__Problem__. Each line below that contains the word "index" must be copied.

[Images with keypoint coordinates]
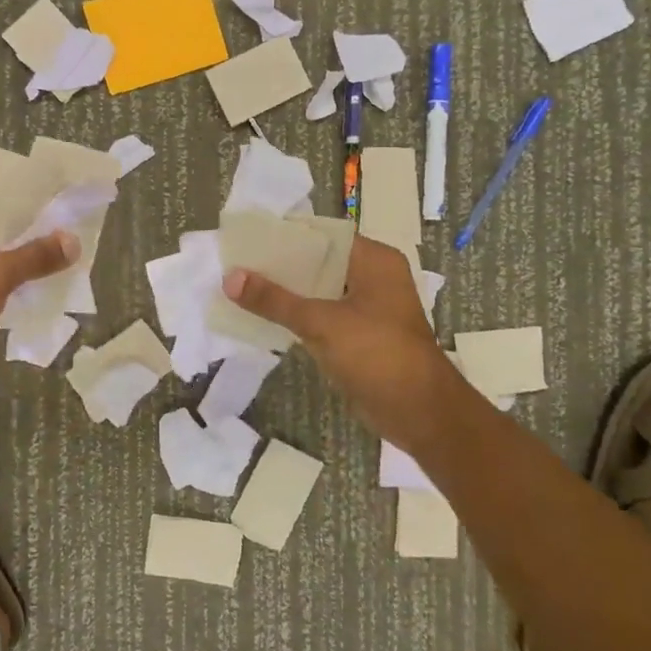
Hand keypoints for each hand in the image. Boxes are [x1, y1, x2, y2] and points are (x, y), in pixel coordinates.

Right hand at [222, 236, 474, 449]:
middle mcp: (372, 276)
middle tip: (235, 264)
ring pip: (317, 290)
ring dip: (285, 292)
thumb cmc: (378, 355)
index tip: (245, 239)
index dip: (283, 236)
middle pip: (317, 262)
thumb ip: (274, 300)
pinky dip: (296, 315)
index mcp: (373, 260)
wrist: (421, 414)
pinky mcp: (360, 334)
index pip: (321, 236)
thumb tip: (229, 277)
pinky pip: (321, 315)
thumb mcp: (321, 323)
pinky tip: (262, 316)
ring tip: (240, 286)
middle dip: (278, 266)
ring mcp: (367, 307)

__Reply__.
index tip: (245, 239)
index dip: (283, 236)
index mcp: (373, 260)
index pip: (321, 236)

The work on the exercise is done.